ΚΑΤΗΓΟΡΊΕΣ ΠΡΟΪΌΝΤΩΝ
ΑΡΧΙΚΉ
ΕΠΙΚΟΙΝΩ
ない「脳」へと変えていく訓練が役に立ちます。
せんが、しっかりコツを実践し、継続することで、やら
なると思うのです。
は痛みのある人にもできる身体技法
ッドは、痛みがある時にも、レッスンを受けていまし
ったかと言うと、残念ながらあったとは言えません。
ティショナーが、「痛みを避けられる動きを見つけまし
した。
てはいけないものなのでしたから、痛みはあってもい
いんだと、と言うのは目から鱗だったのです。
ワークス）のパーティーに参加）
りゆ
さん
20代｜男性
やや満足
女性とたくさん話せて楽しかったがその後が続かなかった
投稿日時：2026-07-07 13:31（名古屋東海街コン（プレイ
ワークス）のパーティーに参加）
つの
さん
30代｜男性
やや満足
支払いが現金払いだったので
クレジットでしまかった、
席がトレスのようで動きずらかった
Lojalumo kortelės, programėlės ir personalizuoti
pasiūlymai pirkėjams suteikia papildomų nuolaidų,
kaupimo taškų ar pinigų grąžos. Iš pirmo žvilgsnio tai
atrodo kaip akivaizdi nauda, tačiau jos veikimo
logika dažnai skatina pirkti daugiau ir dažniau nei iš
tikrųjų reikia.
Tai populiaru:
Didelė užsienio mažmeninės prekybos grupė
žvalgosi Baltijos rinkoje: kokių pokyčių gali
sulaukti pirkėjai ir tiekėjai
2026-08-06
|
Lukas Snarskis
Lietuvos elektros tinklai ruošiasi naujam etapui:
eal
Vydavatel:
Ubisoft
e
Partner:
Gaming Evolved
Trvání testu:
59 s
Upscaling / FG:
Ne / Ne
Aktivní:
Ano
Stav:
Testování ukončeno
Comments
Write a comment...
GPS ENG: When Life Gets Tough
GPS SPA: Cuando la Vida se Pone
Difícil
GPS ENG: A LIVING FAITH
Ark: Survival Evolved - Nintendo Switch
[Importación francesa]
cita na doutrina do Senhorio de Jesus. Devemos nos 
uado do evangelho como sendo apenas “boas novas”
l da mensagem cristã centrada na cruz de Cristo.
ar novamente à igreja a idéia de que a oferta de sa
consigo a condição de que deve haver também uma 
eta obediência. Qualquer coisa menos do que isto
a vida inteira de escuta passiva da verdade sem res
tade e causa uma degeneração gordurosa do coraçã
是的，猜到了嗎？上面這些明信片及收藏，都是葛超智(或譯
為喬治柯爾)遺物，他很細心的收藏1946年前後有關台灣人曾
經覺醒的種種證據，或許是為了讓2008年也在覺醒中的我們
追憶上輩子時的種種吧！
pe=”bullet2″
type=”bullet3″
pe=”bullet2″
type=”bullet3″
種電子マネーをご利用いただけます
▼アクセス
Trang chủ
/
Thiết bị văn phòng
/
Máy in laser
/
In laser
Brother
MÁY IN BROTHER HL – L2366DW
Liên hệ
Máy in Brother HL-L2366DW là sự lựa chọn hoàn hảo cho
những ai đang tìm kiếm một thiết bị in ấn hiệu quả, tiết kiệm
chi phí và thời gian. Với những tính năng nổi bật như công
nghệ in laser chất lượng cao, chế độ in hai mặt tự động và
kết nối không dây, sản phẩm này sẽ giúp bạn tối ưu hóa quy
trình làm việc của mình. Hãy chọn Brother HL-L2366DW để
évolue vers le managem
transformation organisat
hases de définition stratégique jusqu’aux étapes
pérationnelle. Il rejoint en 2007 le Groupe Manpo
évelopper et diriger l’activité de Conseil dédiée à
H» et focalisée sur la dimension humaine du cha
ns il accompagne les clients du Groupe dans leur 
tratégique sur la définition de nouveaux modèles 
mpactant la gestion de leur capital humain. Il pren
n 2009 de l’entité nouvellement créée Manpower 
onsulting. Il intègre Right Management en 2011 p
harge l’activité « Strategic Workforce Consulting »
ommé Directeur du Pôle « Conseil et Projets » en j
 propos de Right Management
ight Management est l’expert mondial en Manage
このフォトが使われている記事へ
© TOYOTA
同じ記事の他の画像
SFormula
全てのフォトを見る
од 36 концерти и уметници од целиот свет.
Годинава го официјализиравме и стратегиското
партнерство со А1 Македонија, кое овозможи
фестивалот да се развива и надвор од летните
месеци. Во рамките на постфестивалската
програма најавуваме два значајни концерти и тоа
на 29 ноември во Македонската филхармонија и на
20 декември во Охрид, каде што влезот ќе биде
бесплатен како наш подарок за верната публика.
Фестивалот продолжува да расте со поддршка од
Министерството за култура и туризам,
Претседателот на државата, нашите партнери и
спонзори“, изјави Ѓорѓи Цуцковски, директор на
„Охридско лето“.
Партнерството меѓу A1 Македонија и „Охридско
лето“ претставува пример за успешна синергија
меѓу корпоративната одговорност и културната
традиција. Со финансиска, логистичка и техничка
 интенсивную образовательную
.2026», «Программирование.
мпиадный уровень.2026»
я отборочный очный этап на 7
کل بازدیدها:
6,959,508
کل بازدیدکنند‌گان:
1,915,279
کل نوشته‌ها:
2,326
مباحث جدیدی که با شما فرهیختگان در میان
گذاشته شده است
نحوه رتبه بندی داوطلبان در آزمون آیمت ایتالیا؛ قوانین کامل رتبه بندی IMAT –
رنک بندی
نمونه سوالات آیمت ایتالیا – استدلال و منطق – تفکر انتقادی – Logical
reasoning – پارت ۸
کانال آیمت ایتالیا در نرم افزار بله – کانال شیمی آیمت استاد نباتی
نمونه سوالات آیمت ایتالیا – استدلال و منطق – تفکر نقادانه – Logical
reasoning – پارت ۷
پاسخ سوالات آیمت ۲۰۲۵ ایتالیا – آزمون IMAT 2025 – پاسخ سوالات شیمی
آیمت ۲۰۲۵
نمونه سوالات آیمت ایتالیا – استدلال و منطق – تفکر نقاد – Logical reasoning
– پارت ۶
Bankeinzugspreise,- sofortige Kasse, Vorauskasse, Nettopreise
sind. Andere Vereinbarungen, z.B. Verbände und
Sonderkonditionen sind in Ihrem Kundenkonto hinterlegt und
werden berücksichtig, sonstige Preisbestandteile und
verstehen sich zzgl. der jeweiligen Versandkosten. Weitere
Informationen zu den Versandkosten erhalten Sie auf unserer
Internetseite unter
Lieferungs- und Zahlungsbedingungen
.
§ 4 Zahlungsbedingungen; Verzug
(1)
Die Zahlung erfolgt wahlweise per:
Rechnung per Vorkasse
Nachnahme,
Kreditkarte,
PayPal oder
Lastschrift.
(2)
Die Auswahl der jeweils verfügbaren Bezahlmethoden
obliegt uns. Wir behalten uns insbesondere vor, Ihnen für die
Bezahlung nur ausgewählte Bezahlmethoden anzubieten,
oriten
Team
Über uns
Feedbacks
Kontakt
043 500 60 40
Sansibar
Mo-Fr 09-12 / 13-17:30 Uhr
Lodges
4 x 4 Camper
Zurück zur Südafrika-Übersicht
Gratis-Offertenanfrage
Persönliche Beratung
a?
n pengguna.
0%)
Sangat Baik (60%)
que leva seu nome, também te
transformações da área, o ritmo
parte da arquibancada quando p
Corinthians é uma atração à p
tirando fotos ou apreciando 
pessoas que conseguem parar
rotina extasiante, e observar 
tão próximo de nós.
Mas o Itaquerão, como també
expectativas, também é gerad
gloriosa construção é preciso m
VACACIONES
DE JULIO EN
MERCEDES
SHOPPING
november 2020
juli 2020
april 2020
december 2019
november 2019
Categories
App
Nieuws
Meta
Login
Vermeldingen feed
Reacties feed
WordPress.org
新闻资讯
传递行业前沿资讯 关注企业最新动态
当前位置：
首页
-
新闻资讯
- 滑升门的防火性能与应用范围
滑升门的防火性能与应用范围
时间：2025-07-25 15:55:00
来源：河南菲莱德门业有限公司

-.-.-

■ **What is expected**:
Could you echo the material from its first line through the line containing "pasiūlymai pirkėjams suteikia", including both of those lines?

■ **Answer to the problem**:
ΚΑΤΗΓΟΡΊΕΣ ΠΡΟΪΌΝΤΩΝ
ΑΡΧΙΚΉ
ΕΠΙΚΟΙΝΩ
ない「脳」へと変えていく訓練が役に立ちます。
せんが、しっかりコツを実践し、継続することで、やら
なると思うのです。
は痛みのある人にもできる身体技法
ッドは、痛みがある時にも、レッスンを受けていまし
ったかと言うと、残念ながらあったとは言えません。
ティショナーが、「痛みを避けられる動きを見つけまし
した。
てはいけないものなのでしたから、痛みはあってもい
いんだと、と言うのは目から鱗だったのです。
ワークス）のパーティーに参加）
りゆ
さん
20代｜男性
やや満足
女性とたくさん話せて楽しかったがその後が続かなかった
投稿日時：2026-07-07 13:31（名古屋東海街コン（プレイ
ワークス）のパーティーに参加）
つの
さん
30代｜男性
やや満足
支払いが現金払いだったので
クレジットでしまかった、
席がトレスのようで動きずらかった
Lojalumo kortelės, programėlės ir personalizuoti
pasiūlymai pirkėjams suteikia papildomų nuolaidų,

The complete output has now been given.